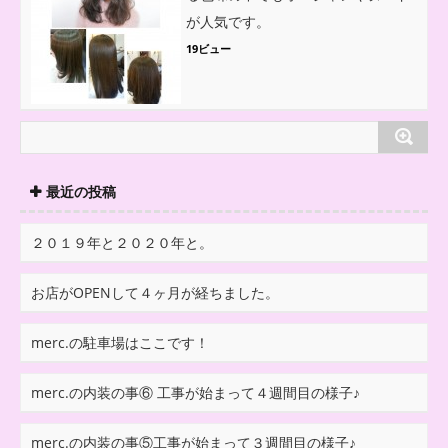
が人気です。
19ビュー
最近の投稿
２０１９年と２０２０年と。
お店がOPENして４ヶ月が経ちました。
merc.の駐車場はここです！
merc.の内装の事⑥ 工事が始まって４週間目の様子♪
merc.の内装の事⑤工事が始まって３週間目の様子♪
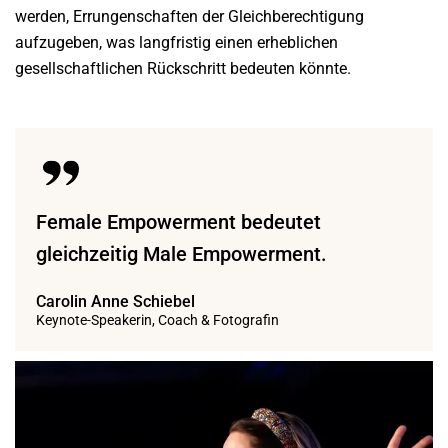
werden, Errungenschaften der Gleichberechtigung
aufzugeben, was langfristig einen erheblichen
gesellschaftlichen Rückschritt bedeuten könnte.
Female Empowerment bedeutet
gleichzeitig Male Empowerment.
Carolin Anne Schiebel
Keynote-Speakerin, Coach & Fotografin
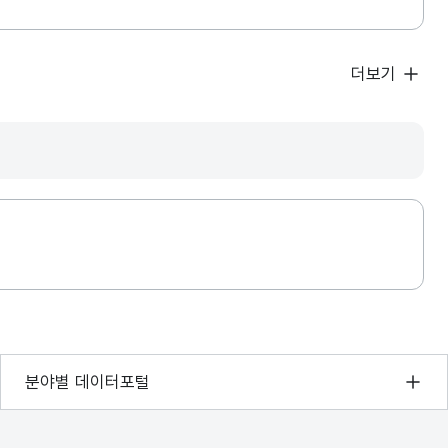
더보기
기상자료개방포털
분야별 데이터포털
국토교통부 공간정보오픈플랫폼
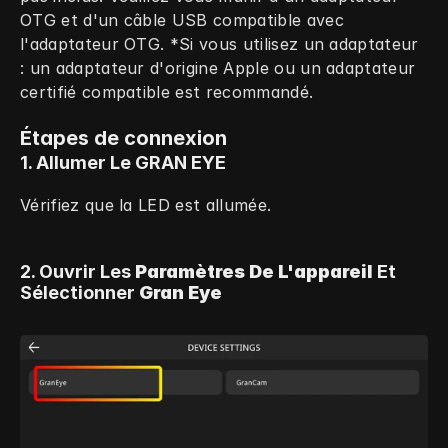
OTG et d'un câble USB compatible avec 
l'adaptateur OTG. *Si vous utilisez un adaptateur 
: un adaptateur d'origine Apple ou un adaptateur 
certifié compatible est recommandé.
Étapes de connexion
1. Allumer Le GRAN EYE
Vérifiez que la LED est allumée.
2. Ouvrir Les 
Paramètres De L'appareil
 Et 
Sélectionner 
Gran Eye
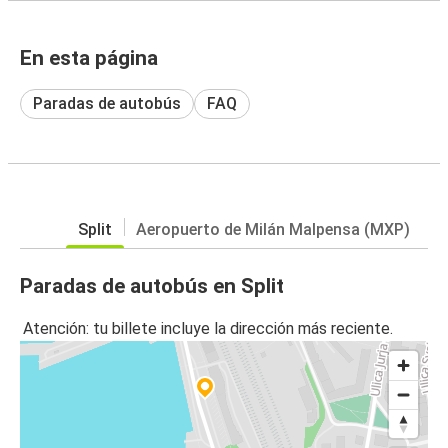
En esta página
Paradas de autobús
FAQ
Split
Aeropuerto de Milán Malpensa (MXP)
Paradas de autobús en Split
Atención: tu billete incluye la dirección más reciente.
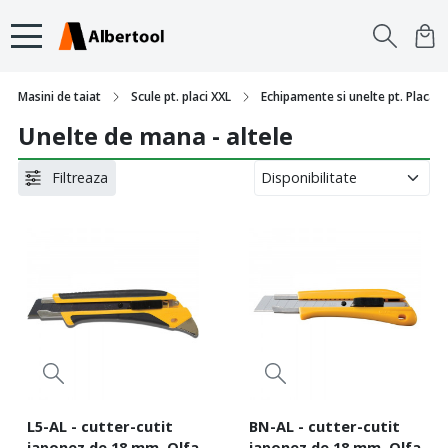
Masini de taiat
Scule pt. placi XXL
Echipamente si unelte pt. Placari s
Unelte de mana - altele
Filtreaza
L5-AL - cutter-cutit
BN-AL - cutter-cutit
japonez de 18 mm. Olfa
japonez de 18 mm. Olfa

^^^^

Work required: Could you copy the listing above exactly, without its pictures?

Reply:
が人気です。
19ビュー
最近の投稿
２０１９年と２０２０年と。
お店がOPENして４ヶ月が経ちました。
merc.の駐車場はここです！
merc.の内装の事⑥ 工事が始まって４週間目の様子♪
merc.の内装の事⑤工事が始まって３週間目の様子♪
werden, Errungenschaften der Gleichberechtigung
aufzugeben, was langfristig einen erheblichen
gesellschaftlichen Rückschritt bedeuten könnte.
Female Empowerment bedeutet
gleichzeitig Male Empowerment.
Carolin Anne Schiebel
Keynote-Speakerin, Coach & Fotografin
더보기
기상자료개방포털
분야별 데이터포털
국토교통부 공간정보오픈플랫폼
OTG et d'un câble USB compatible avec 
l'adaptateur OTG. *Si vous utilisez un adaptateur 
: un adaptateur d'origine Apple ou un adaptateur 
certifié compatible est recommandé.
Étapes de connexion
1. Allumer Le GRAN EYE
Vérifiez que la LED est allumée.
2. Ouvrir Les 
Paramètres De L'appareil
 Et 
Sélectionner 
Gran Eye
En esta página
Paradas de autobús
FAQ
Split
Aeropuerto de Milán Malpensa (MXP)
Paradas de autobús en Split
Atención: tu billete incluye la dirección más reciente.
Masini de taiat
Scule pt. placi XXL
Echipamente si unelte pt. Placari s
Unelte de mana - altele
Filtreaza
L5-AL - cutter-cutit
BN-AL - cutter-cutit
japonez de 18 mm. Olfa
japonez de 18 mm. Olfa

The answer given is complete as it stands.